Islamabad’s continuous support to extremist groups that engage in cross-border terrorism remains the chief obstacle to talks with India, the United States said on Tuesday while asserting that it supports a direct dialogue between India and Pakistan as outlined in the Shimla Agreement.
Acting Assistant Secretary of State for South and Central Asia Alice G Wells said, “we believe that direct dialogue between India and Pakistan, as outlined in the 1972 Shimla Agreement, holds the most potential for reducing tensions.”
Wells’ comments were made to the Subcommittee on Asia, the Pacific, and Nonproliferation of the House Foreign Affairs Committee in Washington.
During 2006-2007 backchannel negotiations, India and Pakistan made significant progress on a number of issues which also includes Kashmir, she said.
“Restarting a productive bilateral dialogue requires building trust, and the chief obstacle remains Pakistan’s continued support for extremist groups that engage in cross-border terrorism,” Wells said. “Pakistan’s harbouring of terrorist groups like Lashkar-e-Taiba and Jaish-e-Mohammed, which seek to foment violence across the Line of Control, is destabilising, and Pakistani authorities remain accountable for their actions,” she said in what can be seen as a warning to Pakistan.

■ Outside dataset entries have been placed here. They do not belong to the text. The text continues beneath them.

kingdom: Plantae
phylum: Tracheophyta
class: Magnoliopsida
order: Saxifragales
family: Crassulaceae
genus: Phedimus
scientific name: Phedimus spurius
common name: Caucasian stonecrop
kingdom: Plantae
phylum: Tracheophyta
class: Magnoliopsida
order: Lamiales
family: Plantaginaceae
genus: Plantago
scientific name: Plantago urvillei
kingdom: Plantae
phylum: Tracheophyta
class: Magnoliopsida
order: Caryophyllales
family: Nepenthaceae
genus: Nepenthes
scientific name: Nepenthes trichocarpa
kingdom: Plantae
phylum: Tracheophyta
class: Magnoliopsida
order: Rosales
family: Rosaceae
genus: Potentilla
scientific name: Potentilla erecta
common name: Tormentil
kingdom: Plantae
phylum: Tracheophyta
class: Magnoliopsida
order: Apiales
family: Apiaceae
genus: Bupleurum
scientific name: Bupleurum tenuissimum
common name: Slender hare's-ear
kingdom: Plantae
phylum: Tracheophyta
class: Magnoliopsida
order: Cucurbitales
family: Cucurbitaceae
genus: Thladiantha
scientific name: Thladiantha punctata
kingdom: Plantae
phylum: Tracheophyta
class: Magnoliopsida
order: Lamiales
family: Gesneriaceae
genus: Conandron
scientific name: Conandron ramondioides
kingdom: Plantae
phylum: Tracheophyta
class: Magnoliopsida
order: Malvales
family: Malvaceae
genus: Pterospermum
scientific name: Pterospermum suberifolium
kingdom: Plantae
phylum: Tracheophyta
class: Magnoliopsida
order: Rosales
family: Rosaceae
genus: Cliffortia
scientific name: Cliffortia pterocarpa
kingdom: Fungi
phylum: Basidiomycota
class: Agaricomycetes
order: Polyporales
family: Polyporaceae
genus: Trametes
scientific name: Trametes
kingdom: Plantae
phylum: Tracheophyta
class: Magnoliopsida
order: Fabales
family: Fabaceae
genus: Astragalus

“We believe the foundation of any successful dialogue between India and Pakistan is based on Pakistan taking sustained and irreversible steps against militants and terrorists in its territory,” Wells said.
Both President Donald Trump and Secretary of State Mike Pompeo have met and spoken with their Indian and Pakistani counterparts’ multiple times to encourage dialogue, she said.